» **Provided information**
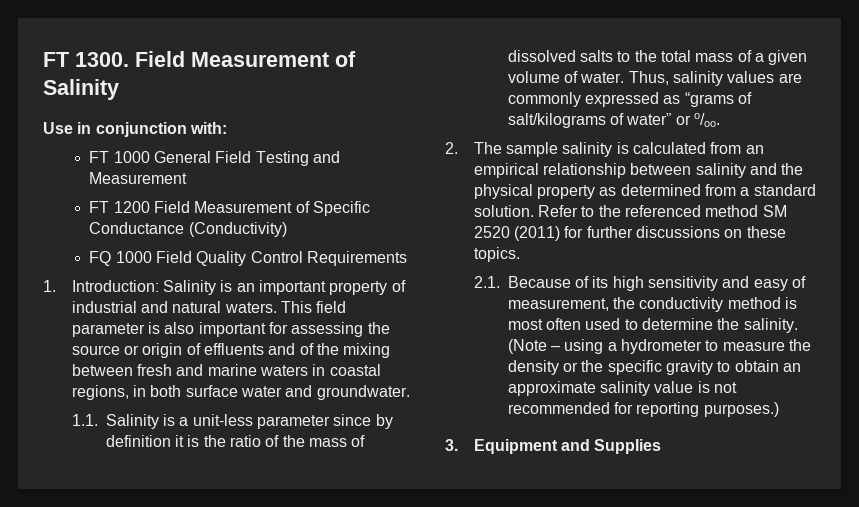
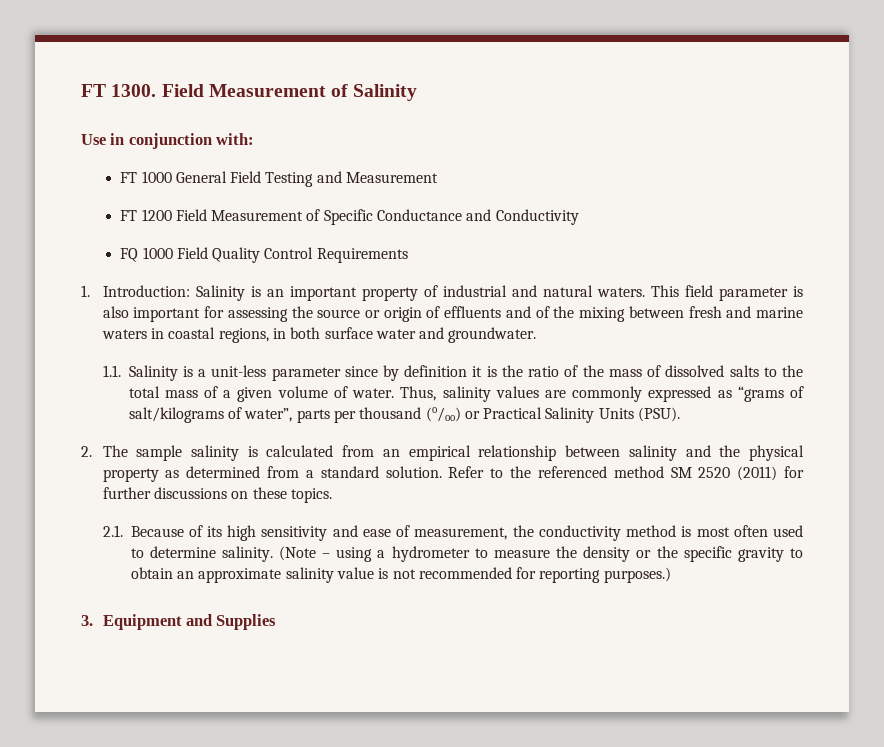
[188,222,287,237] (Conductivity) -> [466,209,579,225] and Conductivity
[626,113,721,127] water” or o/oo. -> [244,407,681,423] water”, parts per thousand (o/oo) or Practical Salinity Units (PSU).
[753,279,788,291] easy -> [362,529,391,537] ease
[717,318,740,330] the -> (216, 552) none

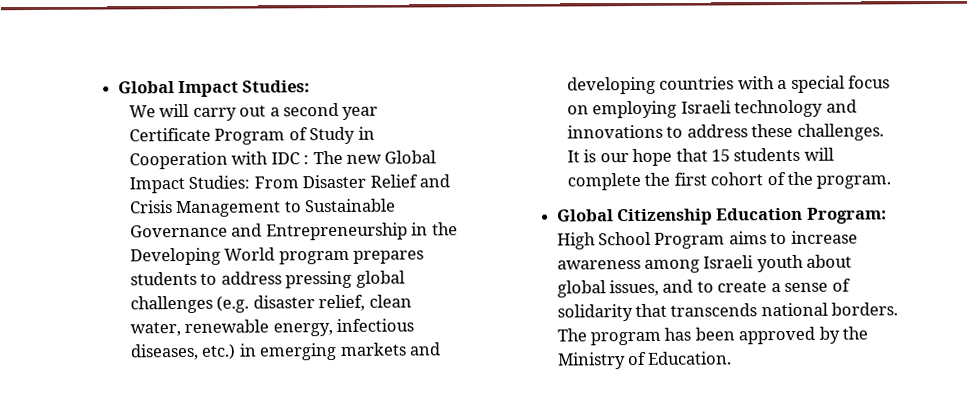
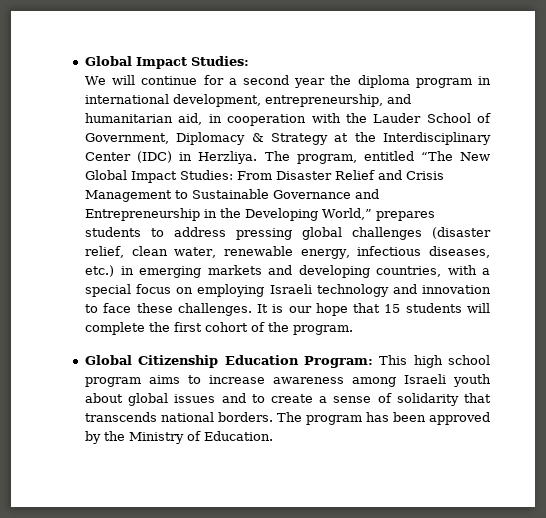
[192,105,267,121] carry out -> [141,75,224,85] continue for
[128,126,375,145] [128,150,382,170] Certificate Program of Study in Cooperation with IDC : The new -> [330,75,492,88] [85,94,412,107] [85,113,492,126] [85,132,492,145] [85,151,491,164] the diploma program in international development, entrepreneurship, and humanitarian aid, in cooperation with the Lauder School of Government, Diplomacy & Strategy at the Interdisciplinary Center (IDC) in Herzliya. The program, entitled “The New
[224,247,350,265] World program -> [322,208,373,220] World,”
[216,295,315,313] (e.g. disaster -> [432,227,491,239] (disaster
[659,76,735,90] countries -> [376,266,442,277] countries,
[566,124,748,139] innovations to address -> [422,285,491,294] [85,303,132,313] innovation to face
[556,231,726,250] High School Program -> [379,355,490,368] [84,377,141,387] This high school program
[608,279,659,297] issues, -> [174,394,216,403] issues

==

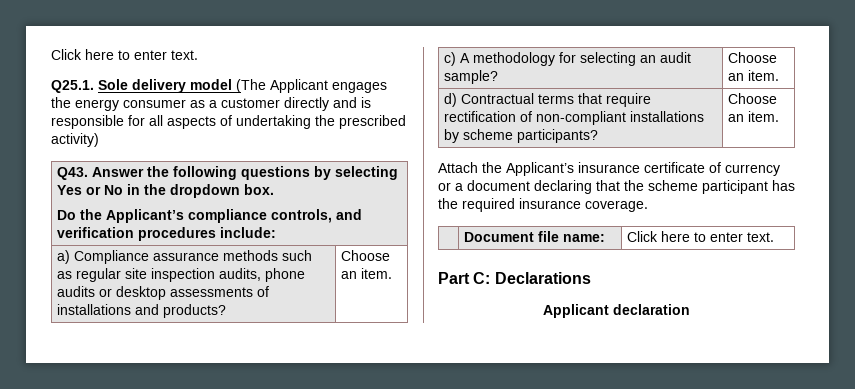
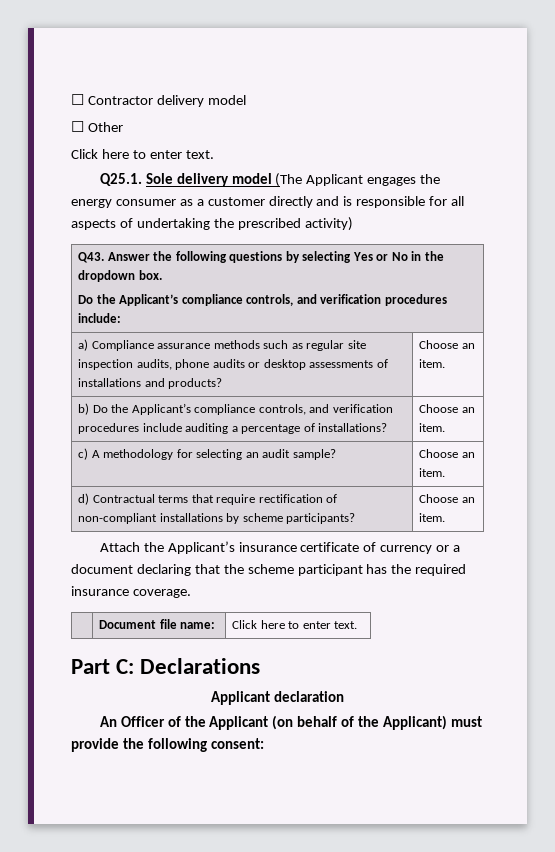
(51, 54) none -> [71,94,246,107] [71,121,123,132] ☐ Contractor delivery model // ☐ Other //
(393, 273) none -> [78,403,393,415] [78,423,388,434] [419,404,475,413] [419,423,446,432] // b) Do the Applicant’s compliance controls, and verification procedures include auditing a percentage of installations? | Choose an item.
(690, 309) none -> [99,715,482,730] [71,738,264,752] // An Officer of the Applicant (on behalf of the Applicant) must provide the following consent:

» **What you will do**
Give again the lines of the listing above that run from the one with "[717,318,740,330] the -> (216, 552) none" up to and including the one with "[608,279,659,297] issues, ->". Keep them exact and omit the pictures.

» **Task output**
[717,318,740,330] the -> (216, 552) none

[192,105,267,121] carry out -> [141,75,224,85] continue for
[128,126,375,145] [128,150,382,170] Certificate Program of Study in Cooperation with IDC : The new -> [330,75,492,88] [85,94,412,107] [85,113,492,126] [85,132,492,145] [85,151,491,164] the diploma program in international development, entrepreneurship, and humanitarian aid, in cooperation with the Lauder School of Government, Diplomacy & Strategy at the Interdisciplinary Center (IDC) in Herzliya. The program, entitled “The New
[224,247,350,265] World program -> [322,208,373,220] World,”
[216,295,315,313] (e.g. disaster -> [432,227,491,239] (disaster
[659,76,735,90] countries -> [376,266,442,277] countries,
[566,124,748,139] innovations to address -> [422,285,491,294] [85,303,132,313] innovation to face
[556,231,726,250] High School Program -> [379,355,490,368] [84,377,141,387] This high school program
[608,279,659,297] issues, -> [174,394,216,403] issues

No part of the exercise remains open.